(Records for processing Opens)
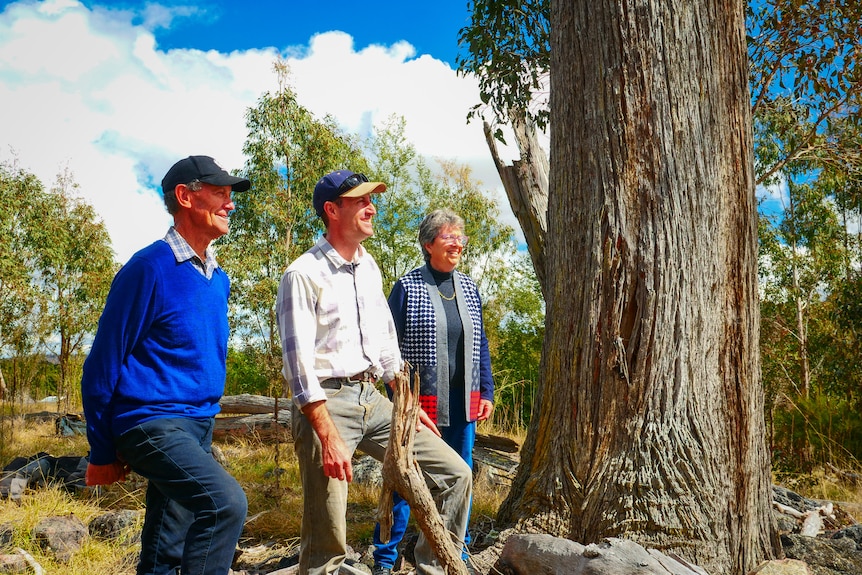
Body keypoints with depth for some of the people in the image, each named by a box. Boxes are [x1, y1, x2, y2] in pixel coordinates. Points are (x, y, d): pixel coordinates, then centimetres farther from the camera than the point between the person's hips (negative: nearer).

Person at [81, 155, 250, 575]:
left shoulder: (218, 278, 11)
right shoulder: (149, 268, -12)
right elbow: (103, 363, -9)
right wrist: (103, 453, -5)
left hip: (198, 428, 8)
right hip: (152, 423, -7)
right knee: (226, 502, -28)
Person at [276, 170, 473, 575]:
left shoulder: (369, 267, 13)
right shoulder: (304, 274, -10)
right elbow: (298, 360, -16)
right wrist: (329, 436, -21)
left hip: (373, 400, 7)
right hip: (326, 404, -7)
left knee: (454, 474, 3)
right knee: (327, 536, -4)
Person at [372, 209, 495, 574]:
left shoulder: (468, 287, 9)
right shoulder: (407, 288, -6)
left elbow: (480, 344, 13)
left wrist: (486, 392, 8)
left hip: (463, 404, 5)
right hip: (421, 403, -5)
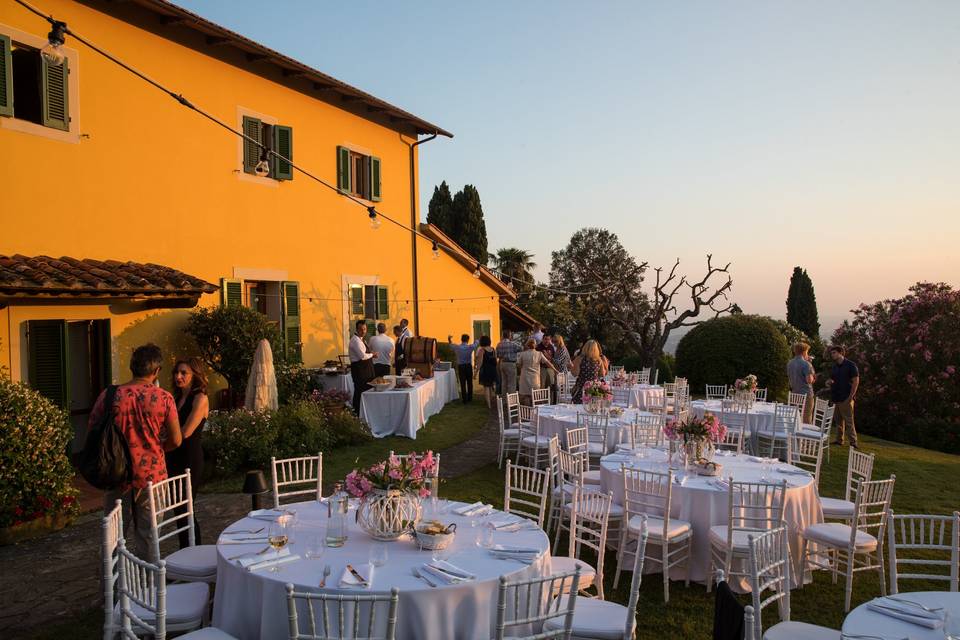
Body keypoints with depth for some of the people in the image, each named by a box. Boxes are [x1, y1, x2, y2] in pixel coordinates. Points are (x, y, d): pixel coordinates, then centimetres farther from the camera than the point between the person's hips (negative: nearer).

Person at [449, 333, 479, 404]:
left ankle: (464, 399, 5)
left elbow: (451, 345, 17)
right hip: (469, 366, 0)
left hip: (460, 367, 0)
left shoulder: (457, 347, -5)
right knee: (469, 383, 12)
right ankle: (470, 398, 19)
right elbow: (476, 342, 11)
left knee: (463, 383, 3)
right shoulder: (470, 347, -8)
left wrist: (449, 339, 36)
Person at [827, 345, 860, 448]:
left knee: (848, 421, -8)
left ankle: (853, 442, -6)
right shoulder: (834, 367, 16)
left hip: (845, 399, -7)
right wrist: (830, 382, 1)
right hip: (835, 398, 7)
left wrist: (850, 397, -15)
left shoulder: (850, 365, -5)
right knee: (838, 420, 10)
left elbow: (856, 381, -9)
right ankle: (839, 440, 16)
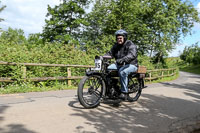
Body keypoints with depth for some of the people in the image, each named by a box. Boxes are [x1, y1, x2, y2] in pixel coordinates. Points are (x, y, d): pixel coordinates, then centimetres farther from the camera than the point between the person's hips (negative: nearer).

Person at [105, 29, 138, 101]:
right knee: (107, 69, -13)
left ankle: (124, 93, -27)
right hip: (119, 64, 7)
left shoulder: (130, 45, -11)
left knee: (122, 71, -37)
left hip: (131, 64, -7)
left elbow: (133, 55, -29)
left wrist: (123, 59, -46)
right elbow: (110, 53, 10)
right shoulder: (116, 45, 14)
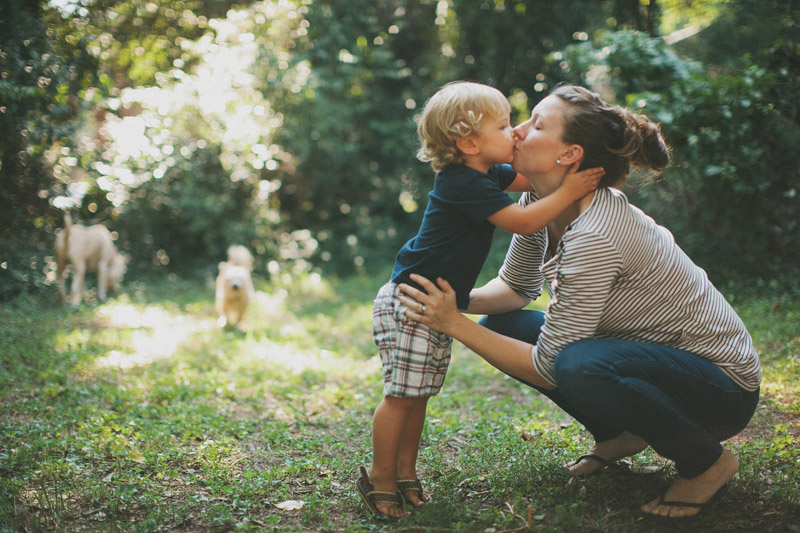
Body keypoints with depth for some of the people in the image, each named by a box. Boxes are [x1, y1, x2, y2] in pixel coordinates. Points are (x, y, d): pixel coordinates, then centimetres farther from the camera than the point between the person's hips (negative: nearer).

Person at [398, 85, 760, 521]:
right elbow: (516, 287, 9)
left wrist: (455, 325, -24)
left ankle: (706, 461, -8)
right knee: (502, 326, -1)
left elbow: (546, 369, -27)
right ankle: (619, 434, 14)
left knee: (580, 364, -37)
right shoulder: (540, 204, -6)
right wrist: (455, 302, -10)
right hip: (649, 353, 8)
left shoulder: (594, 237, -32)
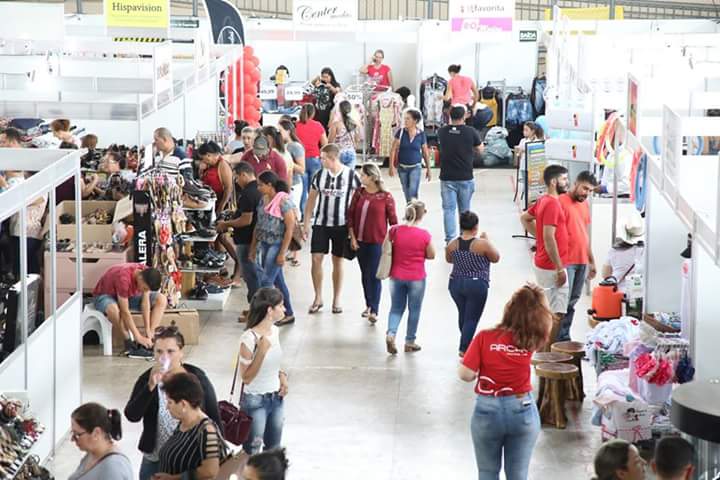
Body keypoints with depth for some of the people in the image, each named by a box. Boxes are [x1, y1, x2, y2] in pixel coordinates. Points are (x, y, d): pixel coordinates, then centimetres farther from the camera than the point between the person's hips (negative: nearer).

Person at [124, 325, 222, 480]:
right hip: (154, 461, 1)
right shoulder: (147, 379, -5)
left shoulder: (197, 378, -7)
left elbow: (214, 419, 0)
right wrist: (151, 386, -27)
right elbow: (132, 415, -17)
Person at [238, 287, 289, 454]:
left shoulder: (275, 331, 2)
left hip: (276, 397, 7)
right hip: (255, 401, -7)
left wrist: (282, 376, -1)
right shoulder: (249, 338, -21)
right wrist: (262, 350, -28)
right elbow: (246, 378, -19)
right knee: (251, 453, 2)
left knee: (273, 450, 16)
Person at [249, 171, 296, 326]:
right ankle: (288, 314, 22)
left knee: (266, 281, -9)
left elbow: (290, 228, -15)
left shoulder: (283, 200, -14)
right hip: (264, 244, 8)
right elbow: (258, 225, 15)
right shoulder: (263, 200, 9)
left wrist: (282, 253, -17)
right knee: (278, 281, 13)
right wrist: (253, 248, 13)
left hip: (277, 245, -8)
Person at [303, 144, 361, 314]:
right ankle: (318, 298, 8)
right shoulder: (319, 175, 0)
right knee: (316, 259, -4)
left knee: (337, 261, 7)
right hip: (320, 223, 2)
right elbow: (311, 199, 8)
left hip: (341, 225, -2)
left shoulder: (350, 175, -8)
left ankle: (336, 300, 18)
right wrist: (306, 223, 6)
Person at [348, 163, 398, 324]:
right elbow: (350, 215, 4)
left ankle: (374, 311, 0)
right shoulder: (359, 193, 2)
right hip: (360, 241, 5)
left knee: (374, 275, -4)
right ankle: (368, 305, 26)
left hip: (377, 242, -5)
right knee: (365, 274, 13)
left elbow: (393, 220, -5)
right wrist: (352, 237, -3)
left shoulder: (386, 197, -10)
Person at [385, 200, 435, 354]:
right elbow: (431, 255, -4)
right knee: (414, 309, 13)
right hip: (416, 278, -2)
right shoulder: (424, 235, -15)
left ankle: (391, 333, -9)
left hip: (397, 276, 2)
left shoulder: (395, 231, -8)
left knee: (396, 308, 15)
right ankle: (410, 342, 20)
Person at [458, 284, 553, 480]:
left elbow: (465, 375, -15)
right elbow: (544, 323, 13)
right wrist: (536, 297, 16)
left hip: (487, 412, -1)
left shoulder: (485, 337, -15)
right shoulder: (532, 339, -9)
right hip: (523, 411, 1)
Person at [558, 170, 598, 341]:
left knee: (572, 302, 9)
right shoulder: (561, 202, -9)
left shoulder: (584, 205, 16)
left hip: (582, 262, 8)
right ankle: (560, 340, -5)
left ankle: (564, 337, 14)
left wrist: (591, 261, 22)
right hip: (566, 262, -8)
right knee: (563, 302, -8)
(Records for processing Closes)
The problem —
With the line that contains "left ankle: (374, 311, 0)" as your start, reproduce the data above exactly through its last line, and nothing before that start.

Task answer —
left ankle: (374, 311, 0)
right shoulder: (359, 193, 2)
right hip: (360, 241, 5)
left knee: (374, 275, -4)
right ankle: (368, 305, 26)
left hip: (377, 242, -5)
right knee: (365, 274, 13)
left elbow: (393, 220, -5)
right wrist: (352, 237, -3)
left shoulder: (386, 197, -10)
Person at [385, 200, 435, 354]:
right elbow: (431, 255, -4)
right knee: (414, 309, 13)
right hip: (416, 278, -2)
right shoulder: (424, 235, -15)
left ankle: (391, 333, -9)
left hip: (397, 276, 2)
left shoulder: (395, 231, -8)
left knee: (396, 308, 15)
right ankle: (410, 342, 20)
Person at [458, 284, 553, 480]:
left elbow: (465, 375, -15)
right elbow: (544, 323, 13)
right wrist: (536, 297, 16)
left hip: (487, 412, -1)
left shoulder: (485, 337, -15)
right shoulder: (532, 339, -9)
right hip: (523, 411, 1)
Person at [558, 170, 598, 341]:
left knee: (572, 302, 9)
right shoulder: (561, 202, -9)
left shoulder: (584, 205, 16)
left hip: (582, 262, 8)
right ankle: (560, 340, -5)
left ankle: (564, 337, 14)
left wrist: (591, 261, 22)
right hip: (566, 262, -8)
right knee: (563, 302, -8)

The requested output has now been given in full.